> **Task description**:
Search each line below for "source", then return the lines where it appears.
────────
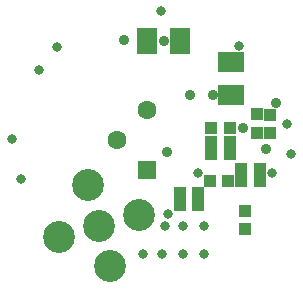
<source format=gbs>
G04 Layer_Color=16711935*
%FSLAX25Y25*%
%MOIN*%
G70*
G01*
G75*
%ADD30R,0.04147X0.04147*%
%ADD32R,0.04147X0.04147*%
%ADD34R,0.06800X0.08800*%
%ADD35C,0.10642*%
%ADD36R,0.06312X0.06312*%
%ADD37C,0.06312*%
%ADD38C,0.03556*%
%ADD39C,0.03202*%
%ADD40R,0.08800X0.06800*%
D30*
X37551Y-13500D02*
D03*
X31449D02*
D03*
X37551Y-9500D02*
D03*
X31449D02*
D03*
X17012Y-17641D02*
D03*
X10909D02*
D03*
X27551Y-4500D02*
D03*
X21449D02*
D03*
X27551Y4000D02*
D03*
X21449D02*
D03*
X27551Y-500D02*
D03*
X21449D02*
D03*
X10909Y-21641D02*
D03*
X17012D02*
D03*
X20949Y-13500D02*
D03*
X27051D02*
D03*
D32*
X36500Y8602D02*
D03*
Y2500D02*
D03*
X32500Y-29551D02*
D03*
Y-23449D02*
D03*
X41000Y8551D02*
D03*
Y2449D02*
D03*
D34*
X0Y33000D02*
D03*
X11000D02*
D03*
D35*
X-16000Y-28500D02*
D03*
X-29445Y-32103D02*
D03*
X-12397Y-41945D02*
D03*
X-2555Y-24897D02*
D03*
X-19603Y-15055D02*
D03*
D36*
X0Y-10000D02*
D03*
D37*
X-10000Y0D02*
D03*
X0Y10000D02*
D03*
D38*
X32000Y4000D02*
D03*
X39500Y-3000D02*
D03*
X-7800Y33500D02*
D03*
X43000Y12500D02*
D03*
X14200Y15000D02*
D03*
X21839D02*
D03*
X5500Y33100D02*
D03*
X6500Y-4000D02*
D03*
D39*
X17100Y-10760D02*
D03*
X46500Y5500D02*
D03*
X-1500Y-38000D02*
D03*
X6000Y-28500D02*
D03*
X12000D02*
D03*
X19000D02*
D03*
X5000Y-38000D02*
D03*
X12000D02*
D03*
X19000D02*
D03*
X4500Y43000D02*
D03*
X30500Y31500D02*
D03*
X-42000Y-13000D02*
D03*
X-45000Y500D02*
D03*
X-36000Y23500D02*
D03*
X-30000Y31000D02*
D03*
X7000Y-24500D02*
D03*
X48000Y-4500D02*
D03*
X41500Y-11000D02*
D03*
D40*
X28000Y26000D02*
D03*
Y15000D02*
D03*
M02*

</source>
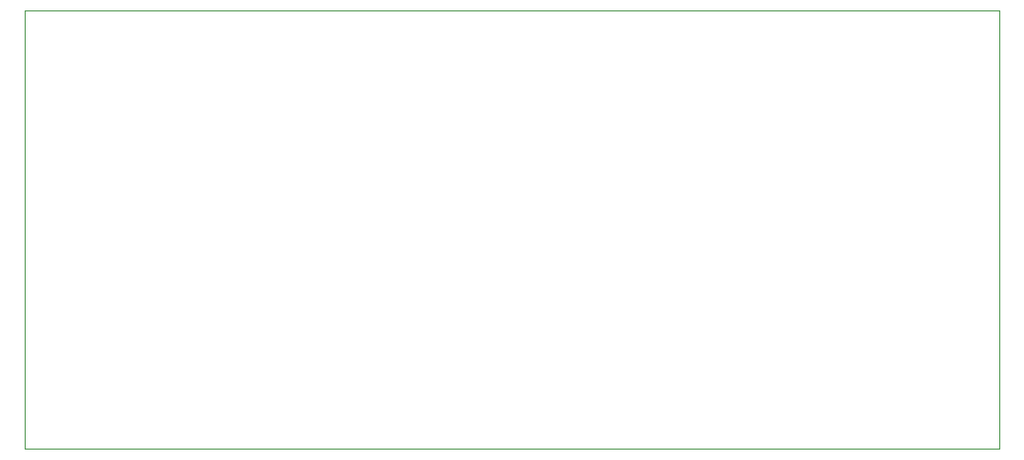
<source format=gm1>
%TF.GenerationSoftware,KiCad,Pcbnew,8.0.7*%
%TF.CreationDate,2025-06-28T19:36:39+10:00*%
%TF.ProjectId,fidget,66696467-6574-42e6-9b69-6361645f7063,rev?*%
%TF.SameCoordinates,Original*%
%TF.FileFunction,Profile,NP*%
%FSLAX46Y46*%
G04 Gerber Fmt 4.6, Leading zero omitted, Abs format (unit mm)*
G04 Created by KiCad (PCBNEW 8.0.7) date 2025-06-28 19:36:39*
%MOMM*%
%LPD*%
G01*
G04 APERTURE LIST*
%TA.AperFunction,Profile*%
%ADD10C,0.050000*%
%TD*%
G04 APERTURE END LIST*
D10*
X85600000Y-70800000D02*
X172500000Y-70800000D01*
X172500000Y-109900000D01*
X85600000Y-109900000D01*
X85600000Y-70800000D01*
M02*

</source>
────────
> **Answer**:
<source format=gbs>
</source>
<source format=gm1>
</source>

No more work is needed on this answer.